Dataset
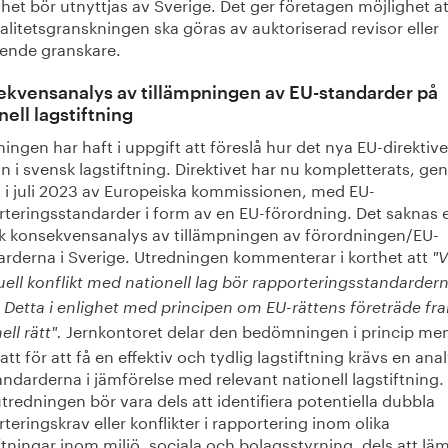
het bör utnyttjas av Sverige. Det ger företagen möjlighet at
litetsgranskningen ska göras av auktoriserad revisor eller
ende granskare.
kvensanalys av tillämpningen av EU-standarder på
nell lagstiftning
ingen har haft i uppgift att föreslå hur det nya EU-direktive
in i svensk lagstiftning. Direktivet har nu kompletterats, g
t i juli 2023 av Europeiska kommissionen, med EU-
rteringsstandarder i form av en EU-förordning. Det saknas 
k konsekvensanalys av tillämpningen av förordningen/EU-
arderna i Sverige. Utredningen kommenterar i korthet att
"V
ell konflikt med nationell lag bör rapporteringsstandarder
. Detta i enlighet med principen om EU-rättens företräde fr
Jernkontoret delar den bedömningen i princip me
ell rätt".
att för att få en effektiv och tydlig lagstiftning krävs en ana
ndarderna i jämförelse med relevant nationell lagstiftning.
redningen bör vara dels att identifiera potentiella dubbla
teringskrav eller konflikter i rapportering inom olika
ftningar inom miljö, sociala och bolagsstyrning, dels att lä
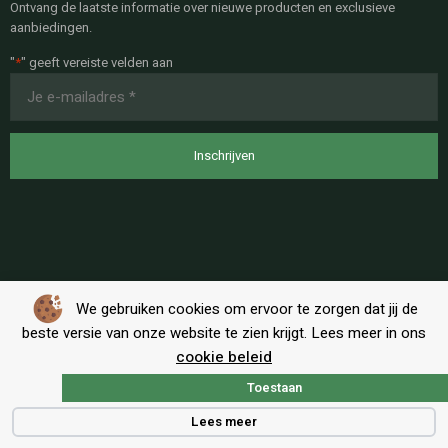
Ontvang de laatste informatie over nieuwe producten en exclusieve
aanbiedingen.
"
*
" geeft vereiste velden aan
E-
mailadres
*
We gebruiken cookies om ervoor te zorgen dat jij de
beste versie van onze website te zien krijgt. Lees meer in ons
cookie beleid
Toestaan
Algemene voorwaarden
|
Privacy
Lees meer
Copyright © BT-Shop Alle rechten voorbehouden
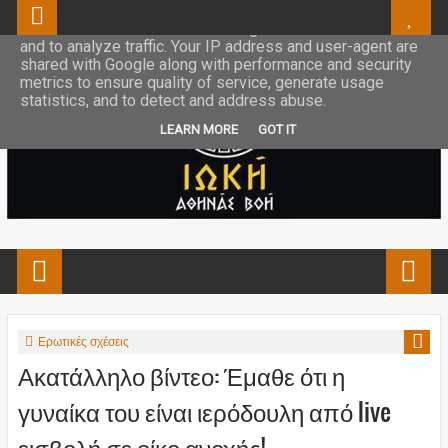
This site uses cookies from Google to deliver its services
and to analyze traffic. Your IP address and user-agent are
shared with Google along with performance and security
metrics to ensure quality of service, generate usage
statistics, and to detect and address abuse.
LEARN MORE
GOT IT
Ερωτικές σχέσεις
Ακατάλληλο βίντεο: Έμαθε ότι η
γυναίκα του είναι ιερόδουλη από live
εισβολή σε οίκο ανοχής!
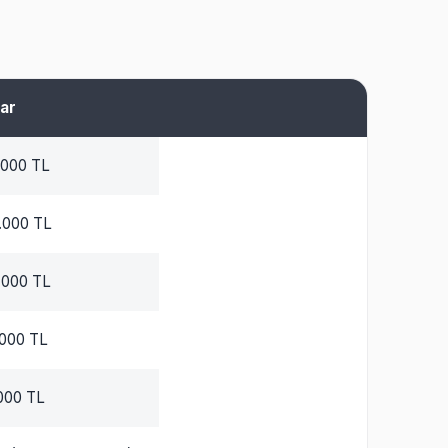
ar
.000 TL
.000 TL
.000 TL
.000 TL
000 TL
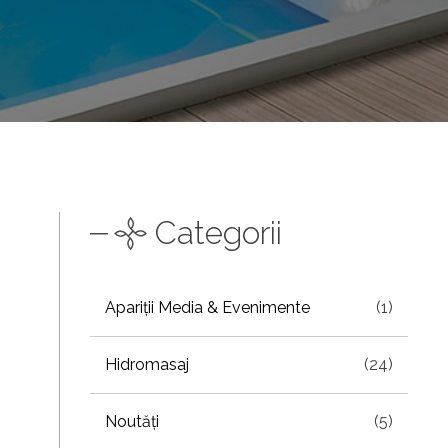
Categorii
Apariții Media & Evenimente
(1)
Hidromasaj
(24)
Noutăți
(5)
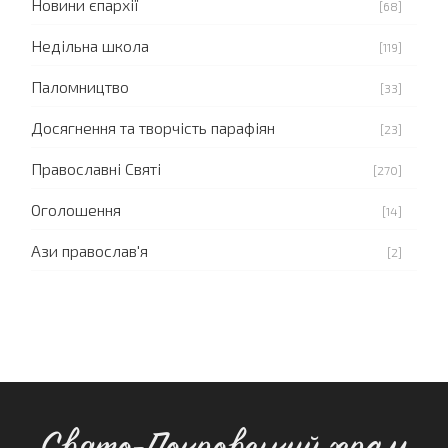
Новини єпархії
[68]
Недільна школа
[119]
Паломництво
[33]
Досягнення та творчість парафіян
[23]
Православні Святі
[270]
Оголошення
[14]
Ази православ'я
[2]
Свято-Покровський храм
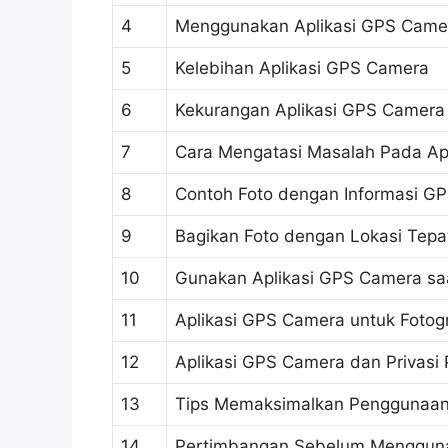
4
Menggunakan Aplikasi GPS Came
5
Kelebihan Aplikasi GPS Camera
6
Kekurangan Aplikasi GPS Camera
7
Cara Mengatasi Masalah Pada Ap
8
Contoh Foto dengan Informasi G
9
Bagikan Foto dengan Lokasi Tepa
10
Gunakan Aplikasi GPS Camera sa
11
Aplikasi GPS Camera untuk Foto
12
Aplikasi GPS Camera dan Privasi
13
Tips Memaksimalkan Penggunaan
14
Pertimbangan Sebelum Mengguna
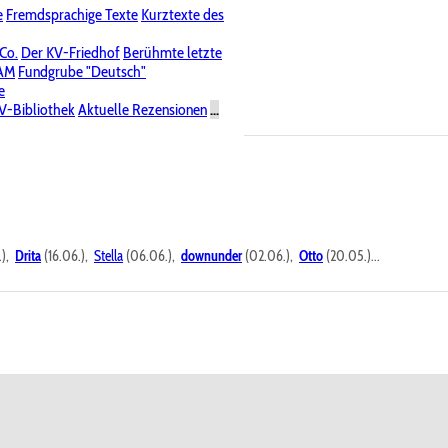
e
Fremdsprachige Texte
Kurztexte des
Nichtöffentliche Foren
 Co.
Der KV-Friedhof
Berühmte letzte
PAM
Fundgrube "Deutsch"
e
V-Bibliothek
Aktuelle Rezensionen
...
.),
Drita
(16.06.),
Stella
(06.06.),
downunder
(02.06.),
Otto
(20.05.)...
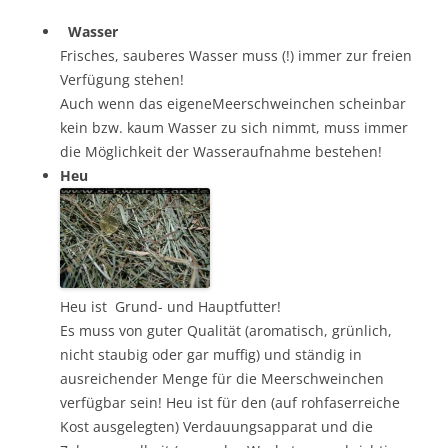
Wasser
Frisches, sauberes Wasser muss (!) immer zur freien
Verfügung stehen!
Auch wenn das eigeneMeerschweinchen scheinbar
kein bzw. kaum Wasser zu sich nimmt, muss immer
die Möglichkeit der Wasseraufnahme bestehen!
Heu
Heu ist Grund- und Hauptfutter!
Es muss von guter Qualität (aromatisch, grünlich,
nicht staubig oder gar muffig) und ständig in
ausreichender Menge für die Meerschweinchen
verfügbar sein! Heu ist für den (auf rohfaserreiche
Kost ausgelegten) Verdauungsapparat und die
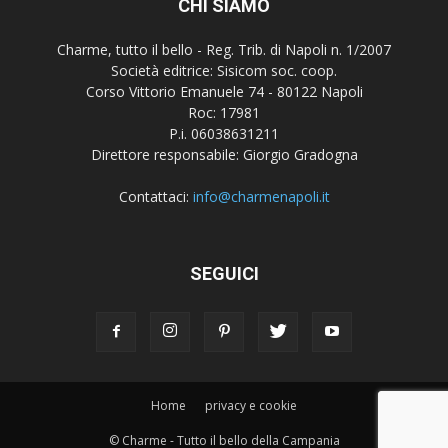
CHI SIAMO
Charme, tutto il bello - Reg. Trib. di Napoli n. 1/2007
Società editrice: Sisicom soc. coop.
Corso Vittorio Emanuele 74 - 80122 Napoli
Roc: 17981
P.i. 06038631211
Direttore responsabile: Giorgio Gradogna
Contattaci:
info@charmenapoli.it
SEGUICI
Home
privacy e cookie
© Charme - Tutto il bello della Campania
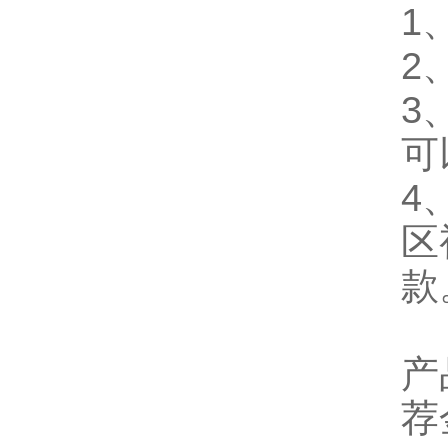
1
2
3
可
4
区
款
产
荐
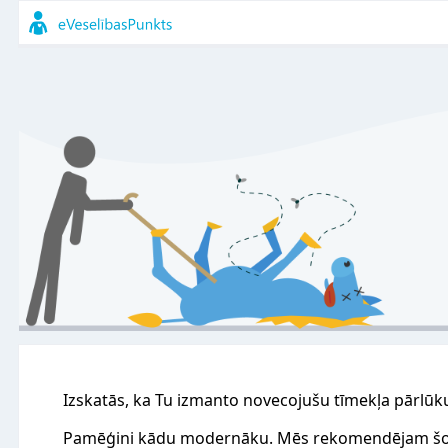
Izskatās, ka Tu izmanto novecojušu tīmekļa pārlūk
Pamēģini kādu modernāku. Mēs rekomendējam šo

Problem to work on
Without the pictures, give all the records above again exactly.

Answer to the exercise
het bör utnyttjas av Sverige. Det ger företagen möjlighet at
litetsgranskningen ska göras av auktoriserad revisor eller
ende granskare.
kvensanalys av tillämpningen av EU-standarder på
nell lagstiftning
ingen har haft i uppgift att föreslå hur det nya EU-direktive
in i svensk lagstiftning. Direktivet har nu kompletterats, g
t i juli 2023 av Europeiska kommissionen, med EU-
rteringsstandarder i form av en EU-förordning. Det saknas 
k konsekvensanalys av tillämpningen av förordningen/EU-
arderna i Sverige. Utredningen kommenterar i korthet att
"V
ell konflikt med nationell lag bör rapporteringsstandarder
. Detta i enlighet med principen om EU-rättens företräde fr
Jernkontoret delar den bedömningen i princip me
ell rätt".
att för att få en effektiv och tydlig lagstiftning krävs en ana
ndarderna i jämförelse med relevant nationell lagstiftning.
redningen bör vara dels att identifiera potentiella dubbla
teringskrav eller konflikter i rapportering inom olika
ftningar inom miljö, sociala och bolagsstyrning, dels att lä
Ontvang de laatste informatie over nieuwe producten en exclusieve
aanbiedingen.
"
*
" geeft vereiste velden aan
E-
mailadres
*
We gebruiken cookies om ervoor te zorgen dat jij de
beste versie van onze website te zien krijgt. Lees meer in ons
cookie beleid
Toestaan
Algemene voorwaarden
|
Privacy
Lees meer
Copyright © BT-Shop Alle rechten voorbehouden
This site uses cookies from Google to deliver its services
and to analyze traffic. Your IP address and user-agent are
shared with Google along with performance and security
metrics to ensure quality of service, generate usage
statistics, and to detect and address abuse.
LEARN MORE
GOT IT
Ερωτικές σχέσεις
Ακατάλληλο βίντεο: Έμαθε ότι η
γυναίκα του είναι ιερόδουλη από live
εισβολή σε οίκο ανοχής!
ar
.000 TL
.000 TL
.000 TL
.000 TL
000 TL
Categorii
Apariții Media & Evenimente
(1)
Hidromasaj
(24)
Noutăți
(5)
Новини єпархії
[68]
Недільна школа
[119]
Паломництво
[33]
Досягнення та творчість парафіян
[23]
Православні Святі
[270]
Оголошення
[14]
Ази православ'я
[2]
Свято-Покровський храм
4
Menggunakan Aplikasi GPS Came
5
Kelebihan Aplikasi GPS Camera
6
Kekurangan Aplikasi GPS Camera
7
Cara Mengatasi Masalah Pada Ap
8
Contoh Foto dengan Informasi G
9
Bagikan Foto dengan Lokasi Tepa
10
Gunakan Aplikasi GPS Camera sa
11
Aplikasi GPS Camera untuk Foto
12
Aplikasi GPS Camera dan Privasi
13
Tips Memaksimalkan Penggunaan
14
Pertimbangan Sebelum Mengguna
e
Fremdsprachige Texte
Kurztexte des
Nichtöffentliche Foren
 Co.
Der KV-Friedhof
Berühmte letzte
PAM
Fundgrube "Deutsch"
e
V-Bibliothek
Aktuelle Rezensionen
...
.),
Drita
(16.06.),
Stella
(06.06.),
downunder
(02.06.),
Otto
(20.05.)...
Wasser
Frisches, sauberes Wasser muss (!) immer zur freien
Verfügung stehen!
Auch wenn das eigeneMeerschweinchen scheinbar
kein bzw. kaum Wasser zu sich nimmt, muss immer
die Möglichkeit der Wasseraufnahme bestehen!
Heu
Heu ist Grund- und Hauptfutter!
Es muss von guter Qualität (aromatisch, grünlich,
nicht staubig oder gar muffig) und ständig in
ausreichender Menge für die Meerschweinchen
verfügbar sein! Heu ist für den (auf rohfaserreiche
Kost ausgelegten) Verdauungsapparat und die
CHI SIAMO
Charme, tutto il bello - Reg. Trib. di Napoli n. 1/2007
Società editrice: Sisicom soc. coop.
Corso Vittorio Emanuele 74 - 80122 Napoli
Roc: 17981
P.i. 06038631211
Direttore responsabile: Giorgio Gradogna
Contattaci:
info@charmenapoli.it
SEGUICI
Home
privacy e cookie
© Charme - Tutto il bello della Campania
1
2
3
可
4
区
款
产
荐
Izskatās, ka Tu izmanto novecojušu tīmekļa pārlūk
Pamēģini kādu modernāku. Mēs rekomendējam šo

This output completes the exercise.